> **Raw data**
Content starts

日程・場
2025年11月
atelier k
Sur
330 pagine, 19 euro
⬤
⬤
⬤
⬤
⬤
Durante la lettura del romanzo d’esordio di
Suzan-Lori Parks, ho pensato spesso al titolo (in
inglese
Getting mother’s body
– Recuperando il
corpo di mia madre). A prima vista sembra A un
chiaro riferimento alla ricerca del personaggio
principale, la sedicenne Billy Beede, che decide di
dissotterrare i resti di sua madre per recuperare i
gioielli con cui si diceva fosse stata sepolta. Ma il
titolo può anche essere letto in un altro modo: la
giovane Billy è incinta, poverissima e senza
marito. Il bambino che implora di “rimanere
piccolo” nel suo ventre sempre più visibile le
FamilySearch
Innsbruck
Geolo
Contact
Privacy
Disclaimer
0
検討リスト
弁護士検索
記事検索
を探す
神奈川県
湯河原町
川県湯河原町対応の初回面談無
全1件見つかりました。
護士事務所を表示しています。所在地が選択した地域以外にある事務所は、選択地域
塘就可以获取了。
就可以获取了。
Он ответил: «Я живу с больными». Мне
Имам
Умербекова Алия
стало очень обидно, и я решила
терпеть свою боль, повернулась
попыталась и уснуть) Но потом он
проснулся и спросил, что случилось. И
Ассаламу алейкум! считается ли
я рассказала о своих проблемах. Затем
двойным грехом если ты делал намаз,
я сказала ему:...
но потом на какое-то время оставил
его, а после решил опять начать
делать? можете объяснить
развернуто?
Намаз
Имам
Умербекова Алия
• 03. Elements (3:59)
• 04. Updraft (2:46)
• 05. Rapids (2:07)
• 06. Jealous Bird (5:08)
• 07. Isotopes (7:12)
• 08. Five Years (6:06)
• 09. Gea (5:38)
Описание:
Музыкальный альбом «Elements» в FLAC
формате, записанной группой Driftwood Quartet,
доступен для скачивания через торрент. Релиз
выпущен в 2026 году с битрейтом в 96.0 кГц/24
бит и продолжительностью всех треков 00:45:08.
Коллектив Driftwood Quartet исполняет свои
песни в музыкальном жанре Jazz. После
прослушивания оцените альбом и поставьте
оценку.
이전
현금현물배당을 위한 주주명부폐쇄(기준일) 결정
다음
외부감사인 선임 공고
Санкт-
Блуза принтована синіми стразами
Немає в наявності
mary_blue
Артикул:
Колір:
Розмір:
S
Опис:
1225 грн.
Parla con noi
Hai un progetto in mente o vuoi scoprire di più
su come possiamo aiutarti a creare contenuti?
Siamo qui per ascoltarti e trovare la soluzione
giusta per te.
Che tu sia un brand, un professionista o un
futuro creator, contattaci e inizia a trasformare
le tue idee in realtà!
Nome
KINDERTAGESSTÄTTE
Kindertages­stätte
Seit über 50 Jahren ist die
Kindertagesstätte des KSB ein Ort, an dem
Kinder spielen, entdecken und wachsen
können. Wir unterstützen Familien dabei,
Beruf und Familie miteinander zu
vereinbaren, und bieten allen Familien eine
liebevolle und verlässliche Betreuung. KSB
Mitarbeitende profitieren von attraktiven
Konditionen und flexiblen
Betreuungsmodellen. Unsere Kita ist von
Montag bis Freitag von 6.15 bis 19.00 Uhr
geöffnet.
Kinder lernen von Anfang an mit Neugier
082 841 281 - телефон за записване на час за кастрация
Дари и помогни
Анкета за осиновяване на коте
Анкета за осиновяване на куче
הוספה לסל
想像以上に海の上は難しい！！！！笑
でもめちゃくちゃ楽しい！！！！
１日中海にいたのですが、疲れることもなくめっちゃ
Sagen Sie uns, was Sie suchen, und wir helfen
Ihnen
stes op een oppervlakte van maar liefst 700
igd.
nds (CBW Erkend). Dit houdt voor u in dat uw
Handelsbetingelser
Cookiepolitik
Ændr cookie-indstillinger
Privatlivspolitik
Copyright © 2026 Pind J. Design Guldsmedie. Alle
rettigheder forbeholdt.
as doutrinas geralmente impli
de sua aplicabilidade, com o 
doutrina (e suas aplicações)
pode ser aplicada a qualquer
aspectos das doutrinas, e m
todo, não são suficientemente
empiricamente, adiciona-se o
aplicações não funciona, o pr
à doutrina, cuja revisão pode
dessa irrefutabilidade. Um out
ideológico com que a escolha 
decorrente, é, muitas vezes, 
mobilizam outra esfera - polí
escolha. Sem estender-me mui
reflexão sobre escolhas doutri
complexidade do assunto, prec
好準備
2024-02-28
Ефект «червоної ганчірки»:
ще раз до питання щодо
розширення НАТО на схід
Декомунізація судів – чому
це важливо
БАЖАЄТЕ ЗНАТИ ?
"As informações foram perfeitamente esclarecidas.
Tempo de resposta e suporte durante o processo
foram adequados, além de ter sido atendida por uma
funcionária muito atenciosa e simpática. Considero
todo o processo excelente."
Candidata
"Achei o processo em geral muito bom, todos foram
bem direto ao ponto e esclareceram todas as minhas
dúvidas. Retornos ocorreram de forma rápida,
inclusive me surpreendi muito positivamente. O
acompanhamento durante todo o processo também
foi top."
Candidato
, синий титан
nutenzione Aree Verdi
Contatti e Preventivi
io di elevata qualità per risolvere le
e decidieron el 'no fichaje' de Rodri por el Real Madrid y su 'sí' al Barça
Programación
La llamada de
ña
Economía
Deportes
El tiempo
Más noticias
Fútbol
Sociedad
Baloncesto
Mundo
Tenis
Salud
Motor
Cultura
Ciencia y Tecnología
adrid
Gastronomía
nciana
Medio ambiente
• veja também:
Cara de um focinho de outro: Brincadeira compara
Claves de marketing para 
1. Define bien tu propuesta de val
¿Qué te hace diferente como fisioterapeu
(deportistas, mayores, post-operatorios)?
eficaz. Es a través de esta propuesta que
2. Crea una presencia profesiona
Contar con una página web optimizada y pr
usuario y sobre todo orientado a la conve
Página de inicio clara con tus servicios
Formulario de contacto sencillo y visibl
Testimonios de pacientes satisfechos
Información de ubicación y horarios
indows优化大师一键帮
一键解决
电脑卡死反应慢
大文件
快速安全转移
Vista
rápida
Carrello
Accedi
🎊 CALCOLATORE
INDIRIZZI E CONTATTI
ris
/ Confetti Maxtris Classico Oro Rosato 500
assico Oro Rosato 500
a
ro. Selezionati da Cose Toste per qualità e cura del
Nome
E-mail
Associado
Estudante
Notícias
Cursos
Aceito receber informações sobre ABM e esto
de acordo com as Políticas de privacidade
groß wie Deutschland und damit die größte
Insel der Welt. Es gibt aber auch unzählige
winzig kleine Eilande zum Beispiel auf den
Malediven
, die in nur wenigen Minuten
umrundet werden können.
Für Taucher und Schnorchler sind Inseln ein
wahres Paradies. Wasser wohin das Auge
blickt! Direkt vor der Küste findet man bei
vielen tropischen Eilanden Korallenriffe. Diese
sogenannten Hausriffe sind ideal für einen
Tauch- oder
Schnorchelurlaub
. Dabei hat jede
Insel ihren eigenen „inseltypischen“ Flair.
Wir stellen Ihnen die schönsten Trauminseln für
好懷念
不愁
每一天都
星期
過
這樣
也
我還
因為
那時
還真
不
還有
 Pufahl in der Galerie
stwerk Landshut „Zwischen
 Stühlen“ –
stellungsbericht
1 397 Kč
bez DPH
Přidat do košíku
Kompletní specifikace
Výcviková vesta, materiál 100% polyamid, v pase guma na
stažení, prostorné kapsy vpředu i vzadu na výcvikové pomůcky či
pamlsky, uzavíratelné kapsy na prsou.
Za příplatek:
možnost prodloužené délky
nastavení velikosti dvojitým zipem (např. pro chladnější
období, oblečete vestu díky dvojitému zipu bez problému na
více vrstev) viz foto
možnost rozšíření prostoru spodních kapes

Content ends

> **What the task requires**
Reproduce the listing word for word from its first line up to and including the line with "проснулся и спросил, что случилось. И". Give no other lines.

> **Response**
日程・場
2025年11月
atelier k
Sur
330 pagine, 19 euro
⬤
⬤
⬤
⬤
⬤
Durante la lettura del romanzo d’esordio di
Suzan-Lori Parks, ho pensato spesso al titolo (in
inglese
Getting mother’s body
– Recuperando il
corpo di mia madre). A prima vista sembra A un
chiaro riferimento alla ricerca del personaggio
principale, la sedicenne Billy Beede, che decide di
dissotterrare i resti di sua madre per recuperare i
gioielli con cui si diceva fosse stata sepolta. Ma il
titolo può anche essere letto in un altro modo: la
giovane Billy è incinta, poverissima e senza
marito. Il bambino che implora di “rimanere
piccolo” nel suo ventre sempre più visibile le
FamilySearch
Innsbruck
Geolo
Contact
Privacy
Disclaimer
0
検討リスト
弁護士検索
記事検索
を探す
神奈川県
湯河原町
川県湯河原町対応の初回面談無
全1件見つかりました。
護士事務所を表示しています。所在地が選択した地域以外にある事務所は、選択地域
塘就可以获取了。
就可以获取了。
Он ответил: «Я живу с больными». Мне
Имам
Умербекова Алия
стало очень обидно, и я решила
терпеть свою боль, повернулась
попыталась и уснуть) Но потом он
проснулся и спросил, что случилось. И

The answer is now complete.